Windrows should be turned when temperatures exceed about 65°C, or when they fall below 45°C, unless the compost has already reached the curing stage. Usually, windrows are turned at least once a week in the first 4–6 weeks, and then less regularly (e.g. fortnightly or less) after that.

Each operation must find its optimum turning strategy because turning is the major cost for operating a windrow system. One advantage of many on-farm operations is that plenty of time and space is available to allow composting for extended periods (e.g. 9–12 months). In this case, relatively few turns are possible provided that appropriate environmental controls are in place.

Turning facilitates the composting process by various means but could also release high peak odour emissions. The turning of windrows may in fact be the most critical activity contributing to odour emissions. Operators should take this into account, and schedule turnings when the wind is moderate, steady and away from sensitive receptors.

Moisture is lost during composting through evaporative cooling and must be replaced by watering. The optimum moisture content for composting is generally considered to be 50–60%. Below about 30%, microbiological activity is severely limited. Water can be added during composting by hose, sprinklers, or soaker hoses. When a windrow turner is used, it can be connected to a water source and added during turning (Figures 15 and 16).

Water must be added slowly to ensure it penetrates the pile rather than running off the surface. Take care to minimise pooling during watering by providing adequate drainage and water (runoff) collection systems. Collected water and leachate should be reused, where possible.

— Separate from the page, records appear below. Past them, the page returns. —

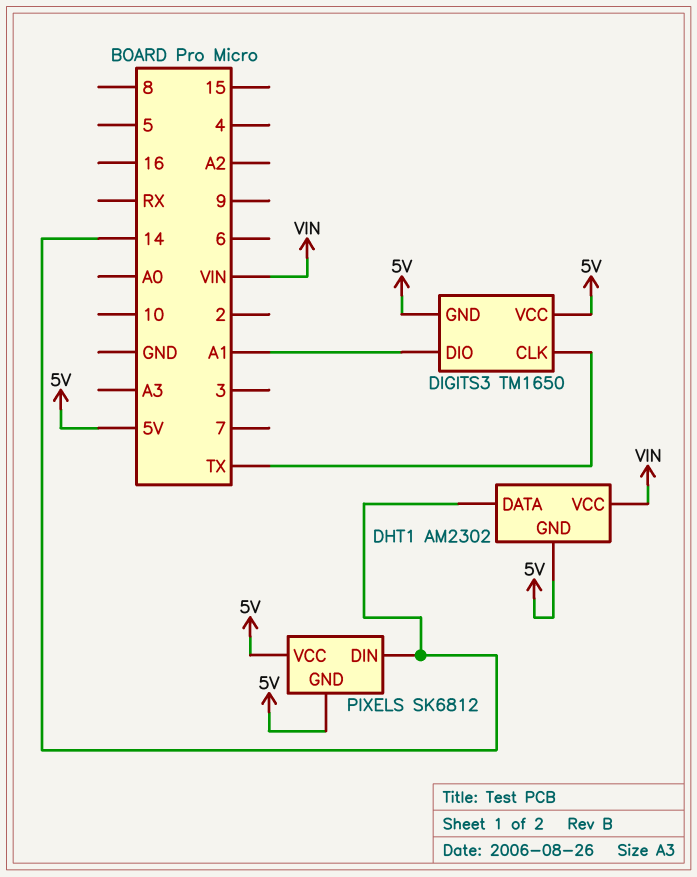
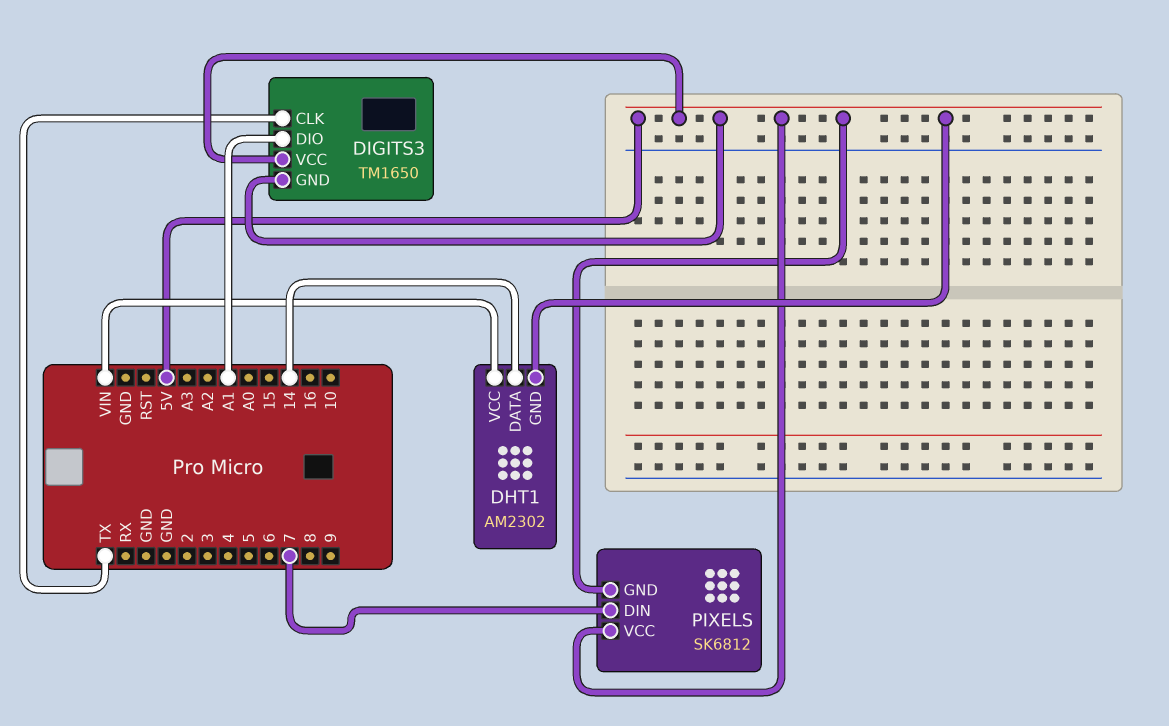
PIXELS pin DIN: 14 -> 7

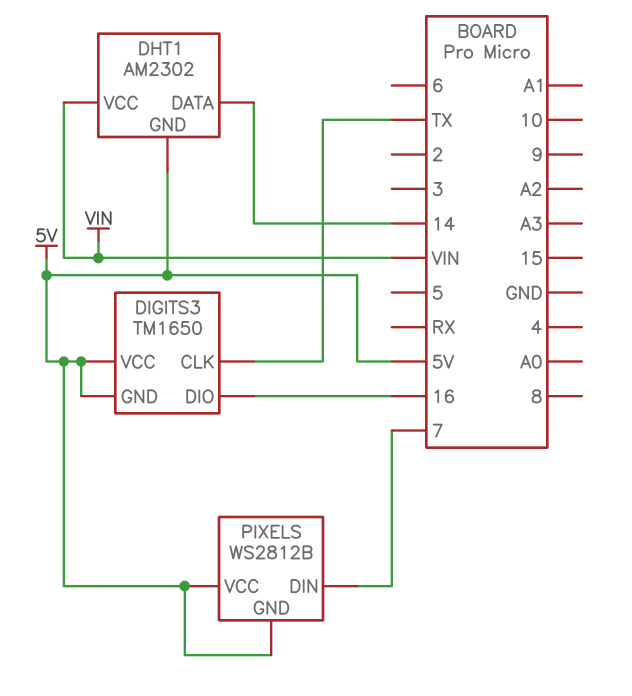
DIGITS3 pin DIO: A1 -> 16
PIXELS: SK6812 -> WS2812B

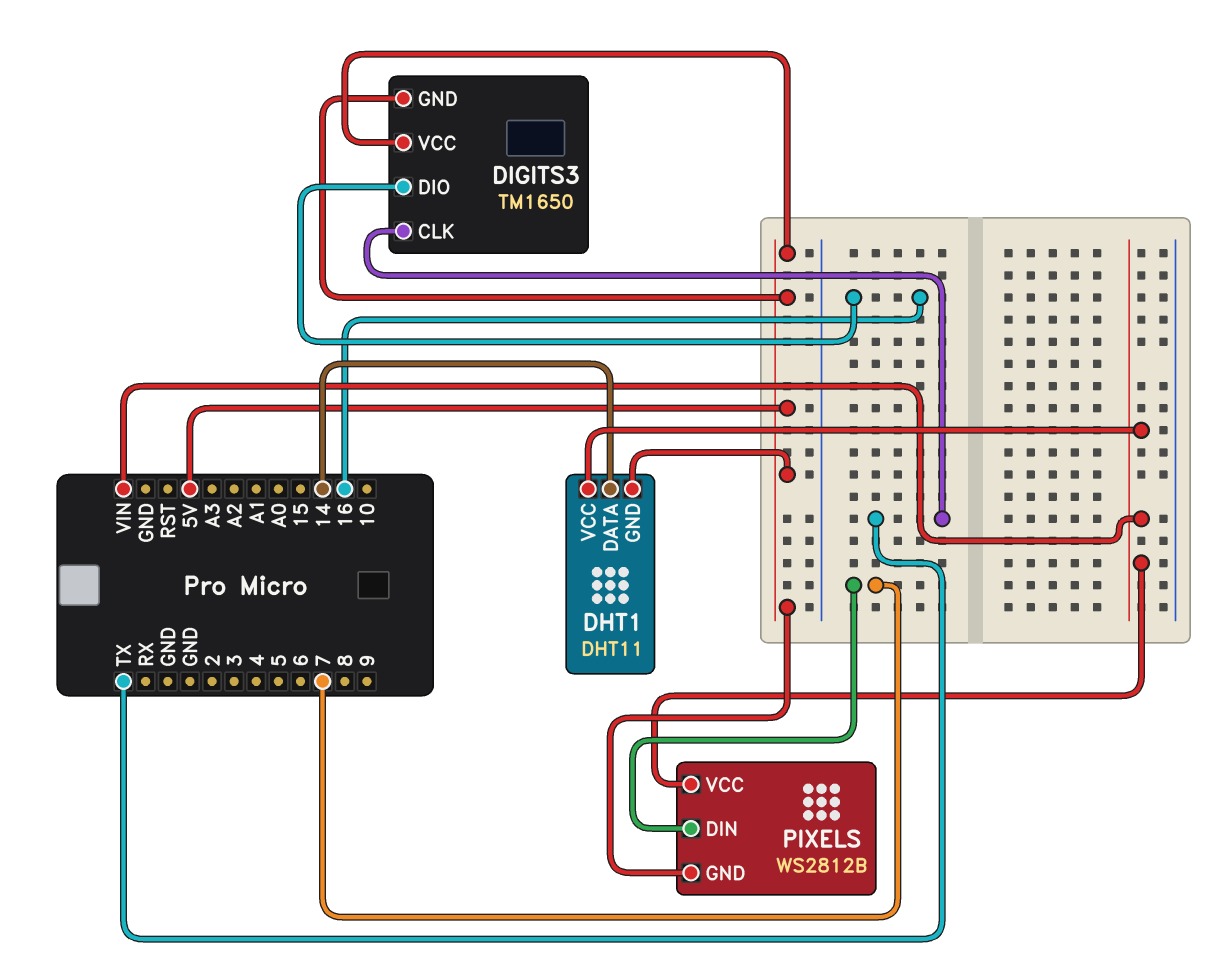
DHT1: AM2302 -> DHT11
PIXELS pin VCC: 5V -> VIN

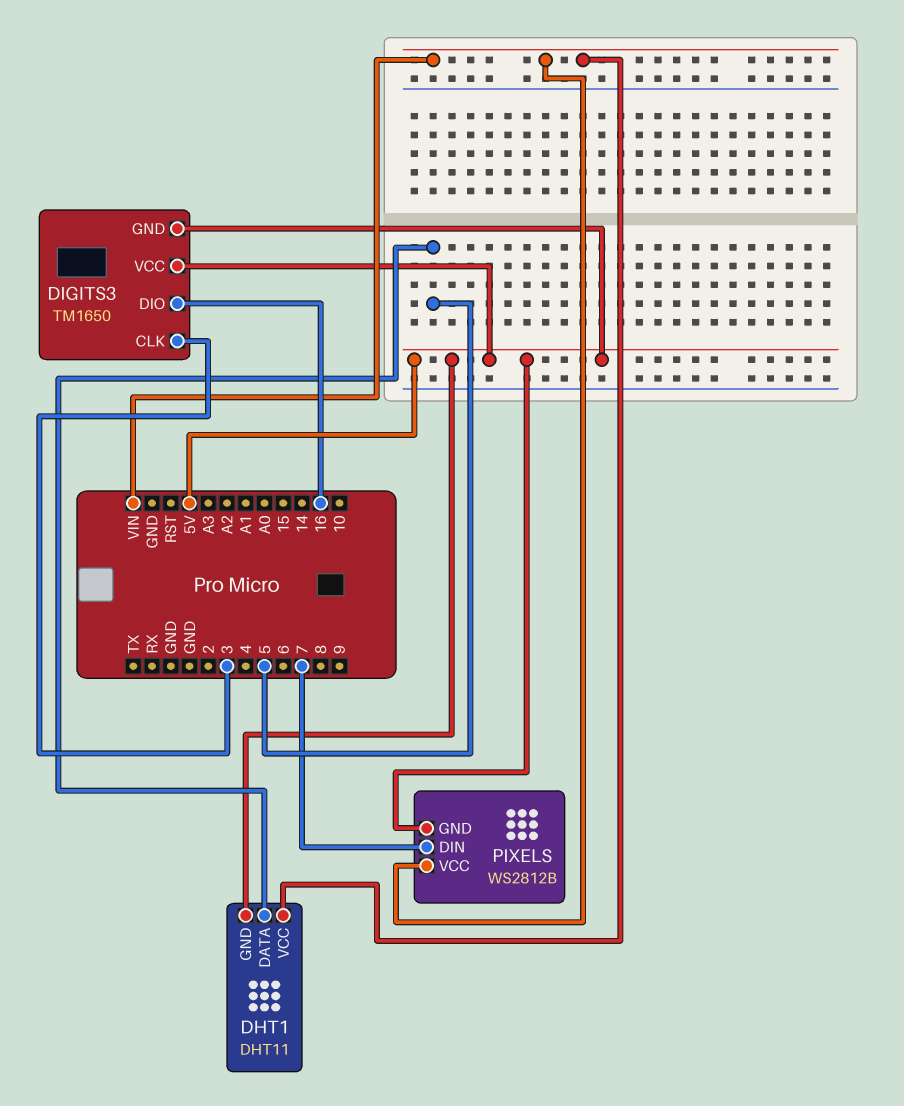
DHT1 pin DATA: 14 -> 5
DIGITS3 pin CLK: TX -> 3

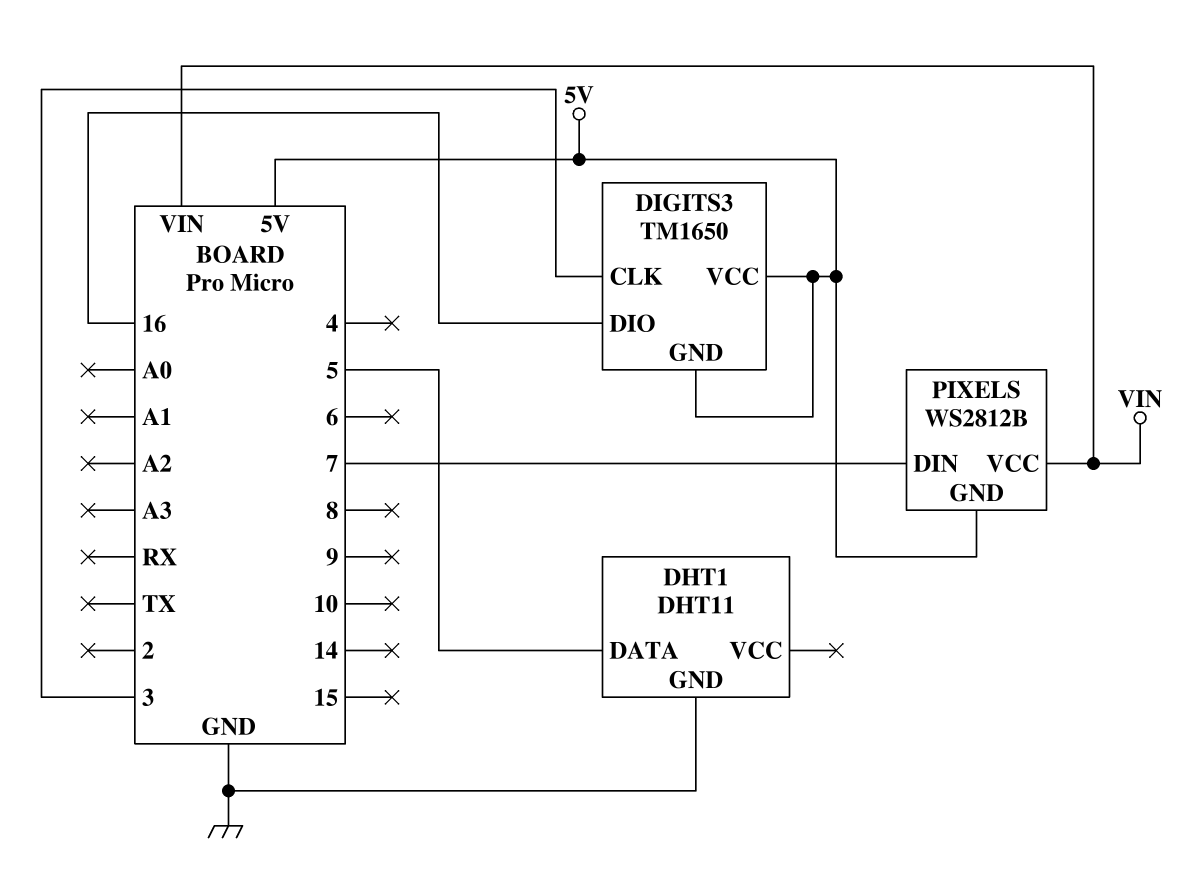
DHT1 pin GND: 5V -> GND
DHT1 pin VCC: VIN -> none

If water is discharged to the sewer, land or water, it may need treatment to comply with relevant wastewater discharge regulations.

Photo of a windrow turner connected to a mobile water tank.
Figure 15. A windrow turner connected to a mobile water tank (Source: jphequipment.com.au).
Photo of a windrow turner with water tank on top.
Figure 16. A windrow turner with water tank installed on top (Source: frontierturners.com).